US-Richter stecken in der Zwickmühle
Nichts lieben Donald Trump und seine Anhänger so sehr, als sich in der Opferrolle zu präsentieren. Auch die Gerichtsverfahren, die der Ex-Präsident in diesem Wahljahr über sich ergehen lassen muss, werden von ihm zu Propaganda-Zwecken umfunktioniert. Viele, die sich vom Staat und der Gesellschaft benachteiligt und bedrängt fühlen, identifizieren sich mit Trump, der nicht müde wird, sein Image als Verfolgter des von antiamerikanischen Kräften durchsetzten Staats- und Justizapparats zu pflegen.
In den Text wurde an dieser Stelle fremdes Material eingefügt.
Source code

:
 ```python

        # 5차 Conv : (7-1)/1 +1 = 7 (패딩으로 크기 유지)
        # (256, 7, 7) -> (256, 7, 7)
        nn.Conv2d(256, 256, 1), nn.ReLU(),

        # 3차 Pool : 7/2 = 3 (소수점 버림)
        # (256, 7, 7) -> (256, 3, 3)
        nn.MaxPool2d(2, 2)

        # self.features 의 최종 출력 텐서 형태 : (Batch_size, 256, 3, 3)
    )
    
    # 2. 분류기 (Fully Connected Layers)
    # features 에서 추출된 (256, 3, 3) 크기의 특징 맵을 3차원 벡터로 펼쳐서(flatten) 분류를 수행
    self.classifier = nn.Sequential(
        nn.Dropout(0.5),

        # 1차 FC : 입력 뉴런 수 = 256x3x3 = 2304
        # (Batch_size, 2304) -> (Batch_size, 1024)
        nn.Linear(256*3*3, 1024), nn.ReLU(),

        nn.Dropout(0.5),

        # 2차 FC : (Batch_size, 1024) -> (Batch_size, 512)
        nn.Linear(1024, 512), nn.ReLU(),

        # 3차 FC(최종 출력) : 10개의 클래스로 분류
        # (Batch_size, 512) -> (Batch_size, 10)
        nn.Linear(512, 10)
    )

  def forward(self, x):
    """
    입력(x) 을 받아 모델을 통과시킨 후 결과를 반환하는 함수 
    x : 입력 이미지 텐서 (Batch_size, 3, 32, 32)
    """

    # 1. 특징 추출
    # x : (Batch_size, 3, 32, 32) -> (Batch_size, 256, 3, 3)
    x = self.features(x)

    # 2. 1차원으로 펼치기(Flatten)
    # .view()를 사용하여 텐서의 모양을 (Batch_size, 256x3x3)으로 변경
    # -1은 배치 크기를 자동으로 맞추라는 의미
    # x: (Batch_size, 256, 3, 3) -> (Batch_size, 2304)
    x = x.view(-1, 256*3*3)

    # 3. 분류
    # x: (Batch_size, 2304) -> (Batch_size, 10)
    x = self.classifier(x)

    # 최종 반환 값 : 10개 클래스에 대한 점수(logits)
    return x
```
Jüngstes Beispiel ist die Frage, ob Trump wegen seiner Anstiftung zum gewaltsamen Aufruhr am 6. Januar 2021 von der Wahl in diesem Jahr ausgeschlossen werden kann. Der Wortlaut des 14. Zusatzartikels zu amerikanischen Verfassung aus dem Jahr 1866 scheint dafür wie maßgeschneidert zu sein. Niemand, der aufseiten der Südstaaten an dem Sezessionskrieg teilgenommen und damit seinen Amtseid gegenüber den Vereinigten Staaten gebrochen hatte, sollte danach wieder in Machtpositionen der Union gelangen können. Dutzende Historiker und namhafte Juristen haben in den letzten Monaten dargelegt, dass diese Bestimmung eindeutig auf Donald Trump anzuwenden sei.
Doch der Oberste Gerichtshof der USA sieht dies offenbar anders. Die Verfassungsrichter haben einen einigermaßen plausiblen juristischen Ausweg gesucht und offenbar gefunden, damit einzelne Bundesstaaten Trump nicht von den Wahlzetteln streichen dürfen. In der Tat wäre es politisch extrem heikel, einen Präsidentschaftskandidaten auszuschließen, dem Millionen Wähler ihre Stimme geben werden. Es könnte deren ohnehin schon sehr geringes Vertrauen in die Institutionen, insbesondere das Oberste Gericht, vollends zunichtemachen, so die Befürchtung.
Die andere wichtige Entscheidung im Kontext des Sturms auf das Kapitol betrifft die Frage, ob der US-Präsident kraft seines Amtes von jeglicher Strafverfolgung ausgenommen ist. Hier sieht es nicht so gut aus für Trump. Ein Berufungsgericht hat seinen Antrag auf Immunität abgewiesen und tat dies in einem ausführlichen, wohlbegründeten Urteil. Die Richter stellten klar, dass der Präsident, der für die Einhaltung der Gesetze verantwortlich ist, nicht über dem Gesetz stehen kann. Sollte dieser Fall ebenfalls vor dem Obersten Gericht landen, dürfte es selbst den konservativen Richtern dort extrem schwerfallen, ein zweites Mal Trumps Linie zu folgen. Nicht auszuschließen ist aber auch, dass die Richter den Fall gar nicht erst annehmen wollen.
Aus Sicht des sehr konservativen Obersten Gerichts scheint damit ein akzeptabler Kompromiss hergestellt. Trump würde einerseits gewinnen, andererseits leer ausgehen. Unterdessen hält sich der Ex-Präsident an jene Taktik, die er schon als Immobilienunternehmer in New York einsetzte: abstreiten, attackieren, verzögern. Trump weiß: Jeder Tag, an dem sich die Gerichtsverfahren ergebnislos dahinschleppen, ist ein Gewinn für ihn.
Der Präsident ist für die Einhaltung der Gesetze verantwortlich und kann nicht über dem Gesetz stehen.